# [SUPPLIED PASSAGE]
— start —
Just to give you some background,
so that when we talk about
the design improvements,
you have a handle on what’s going on.
So, we’ve got Alice over here, she
wants to visit some Hidden Service Bob.
The first step is, Bob generates a key,
and he establishes 3 introduction points,
3 circuits into the TOR network.
And then he publishes, to
the big database in the sky,
“Hi, this is my key,
and these are my 3 introduction points.”
And at that point, Alice somehow
learns his onion address,
and she goes to the database
and pulls down the descriptor
that has his key and the
3 introduction points
and in parallel to that,
she connects to the –
she picks her own rendezvous point,
and she builds a TOR circuit there.
So at this point, Bob has 3 introduction
points open in the TOR network,
and Alice has one rendezvous
point open in the TOR network.
And at that point, Alice connects
to one of the introduction points
and says: “Hey, I want to connect
to you, and I’m waiting over here.
This is the address for
my rendezvous point.
If you want to talk back to me,
I’m waiting right here.”
And then at that point,
Bob, if he wants to,
makes a connection to
the rendezvous point.
So now Alice has a connection
to the rendezvous point,
and Bob has a connection
to the rendezvous point,
and at that point they do
the crypto handshake
so that they get end-to-end encryption,
and then, as the last step,
they’re able to send traffic
over that circuit, where Alice has 3 hops,
and Bob has three hops,
and they’re able to provide
security from that point.
So that’s a very brief summary
of how the handshake works,
in Hidden Service land.
So, in the previous slide, I was talking
about this database in the sky.
Once upon a time, that
was just 3 computers.
I ran 2 of them.
Another directory authority
operator ran the third.
And then, we switched to distributing
that over the entire TOR network,
so there are 8000 relays…
So imagine the hash of each relay’s
identity key on this hash ring.
There are 6 relays at any given point
that are responsible for knowing
where a given Onion Service is.
So, when I’m running my own Onion Service,
I compute which 6 relays they are,
and I publish my descriptor to it,
and when I’m the client
and I want to go there,
I compute which 6 relays they are,
and I go to any one of them,
and I can fetch the descriptor.
So, the way that we actually generate
the predictable set of
which relays they are,
is this hash function up on the top.
So you look at the onion address,
you look at what day
it is, the time period,
and other things that are pretty static.
So that’s how both sides can compute
which relays they should go to
when they’re publishing
or fetching a descriptor.
George: Okay, so, back to
the security issues again.
A few years ago, like 2..3 years ago,
we started looking into Hidden Services
and enumerating the various problems.
Various people wrote papers about
some open issues of security and stuff.
So in 2013 we wrote the first proposal
called next generation Hidden Services,
which basically details various
ways for improving security,
better crypto, blah blah
blah, blah blah blah.
This happened like 2 years ago,
and we still have not been,
we haven’t started heavily
developing, because of the lack of,
basically, developers, since
Hidden Services have been
largely volunteer-driven projects
since like a year ago or so.
So everything was done on
our spare time, basically.
But we’ve been writing proposals,
we’ve been active anyway.
We’re going to start looking over
the various security issues
and the ways to fix them, let’s say.
— end —
Dataset items
— start —
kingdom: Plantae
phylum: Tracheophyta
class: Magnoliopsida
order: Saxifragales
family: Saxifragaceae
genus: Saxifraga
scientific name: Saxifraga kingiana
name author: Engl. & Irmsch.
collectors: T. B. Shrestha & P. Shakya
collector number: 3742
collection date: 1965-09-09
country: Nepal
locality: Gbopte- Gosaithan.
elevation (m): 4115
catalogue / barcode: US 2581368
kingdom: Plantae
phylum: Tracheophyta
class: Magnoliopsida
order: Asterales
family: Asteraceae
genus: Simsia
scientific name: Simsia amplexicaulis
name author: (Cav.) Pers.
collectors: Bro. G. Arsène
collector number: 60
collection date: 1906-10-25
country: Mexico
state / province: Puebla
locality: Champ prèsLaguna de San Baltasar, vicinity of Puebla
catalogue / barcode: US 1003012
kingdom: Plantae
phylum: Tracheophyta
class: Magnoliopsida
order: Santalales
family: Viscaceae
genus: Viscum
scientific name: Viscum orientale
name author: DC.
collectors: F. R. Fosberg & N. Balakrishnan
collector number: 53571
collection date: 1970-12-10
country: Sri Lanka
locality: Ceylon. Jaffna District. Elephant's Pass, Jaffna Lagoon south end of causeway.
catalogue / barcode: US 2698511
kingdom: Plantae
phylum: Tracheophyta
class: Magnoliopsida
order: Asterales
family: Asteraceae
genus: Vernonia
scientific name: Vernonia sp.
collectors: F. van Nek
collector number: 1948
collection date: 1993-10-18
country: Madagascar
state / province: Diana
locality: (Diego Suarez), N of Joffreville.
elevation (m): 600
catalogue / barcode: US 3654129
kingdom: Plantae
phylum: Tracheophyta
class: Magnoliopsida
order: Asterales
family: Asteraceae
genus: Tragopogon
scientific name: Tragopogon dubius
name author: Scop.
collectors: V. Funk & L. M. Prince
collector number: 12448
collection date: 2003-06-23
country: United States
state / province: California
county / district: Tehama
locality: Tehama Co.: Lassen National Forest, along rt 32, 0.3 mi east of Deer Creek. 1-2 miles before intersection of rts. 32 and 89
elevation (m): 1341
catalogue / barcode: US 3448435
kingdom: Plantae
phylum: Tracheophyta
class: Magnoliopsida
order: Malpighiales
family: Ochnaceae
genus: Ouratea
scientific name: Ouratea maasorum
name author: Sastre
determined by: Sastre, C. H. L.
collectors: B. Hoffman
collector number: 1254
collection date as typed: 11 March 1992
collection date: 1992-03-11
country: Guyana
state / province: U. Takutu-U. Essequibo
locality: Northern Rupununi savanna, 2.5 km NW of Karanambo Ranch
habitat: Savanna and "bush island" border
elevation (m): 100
— end —
# [INSTRUCTION]
Please reproduce word for word the part of the Tor hidden services talk that opens with the words containing "So that’s a" and closes with "just 3 computers.".

# [EXPECTED ANSWER]
So that’s a very brief summary
of how the handshake works,
in Hidden Service land.
So, in the previous slide, I was talking
about this database in the sky.
Once upon a time, that
was just 3 computers.